Thursday, June 30, 2011

old and young

The place is filled with birds, mostly moving around with their young. Common Grackles are everywhere and just a few moments before I wrote this a young grackle was sitting on the ground right outside the porch window where I am writing this, begging to be fed by its somewhat more wary parent. There are also troupes of Chickadees and Titmice and there was at least one White-breasted Nuthatch accompanying them (and honking the way nuthatches are supposed to honk, which is what attracted my attention in the first place). Young Baltimore Orioles have been calling their distinctive call from the treetops and noisy House Wrens are in the understory and on the edge. One House Wren was singing loudly in a big old evergreen in a neighbor's yard. But just back of the bank of our pond, only a few minutes later, there was a whole family of House Wrens with a singing male and at least four young. I'm beginning to think that there may be more than one brood or breeding pair of these birds in the vicinity.
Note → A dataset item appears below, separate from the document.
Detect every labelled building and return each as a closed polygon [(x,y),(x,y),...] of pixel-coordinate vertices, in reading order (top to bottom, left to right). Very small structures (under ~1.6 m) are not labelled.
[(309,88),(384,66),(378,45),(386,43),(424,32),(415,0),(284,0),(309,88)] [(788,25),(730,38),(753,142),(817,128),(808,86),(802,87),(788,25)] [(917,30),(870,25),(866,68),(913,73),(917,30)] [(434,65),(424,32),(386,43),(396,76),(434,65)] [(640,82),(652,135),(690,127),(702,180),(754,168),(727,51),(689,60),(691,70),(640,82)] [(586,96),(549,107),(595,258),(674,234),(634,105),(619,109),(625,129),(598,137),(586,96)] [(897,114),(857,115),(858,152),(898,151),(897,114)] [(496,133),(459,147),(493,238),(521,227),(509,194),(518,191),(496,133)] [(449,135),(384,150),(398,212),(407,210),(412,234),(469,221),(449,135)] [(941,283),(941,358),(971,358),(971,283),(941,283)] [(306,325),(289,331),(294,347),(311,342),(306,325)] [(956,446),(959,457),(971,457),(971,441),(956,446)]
Terns have started to reappear on the creek. They are mostly Common Terns but at least one of them was a Forster's Tern in non-breeding plumage (making it easy to ID). We have been seeing this southern species more and more in the late summer and autumn migration but now they are appearing in breeding season. They are, I think, nesting at Moriches Inlet/Cupsogue and there is a chance that they could start breeding on one of the Shinnecock Bay islands. This Forster's was flying with a adult tern in breeding plumage but, try as I might, I could not turn the latter into anything but another Common Tern.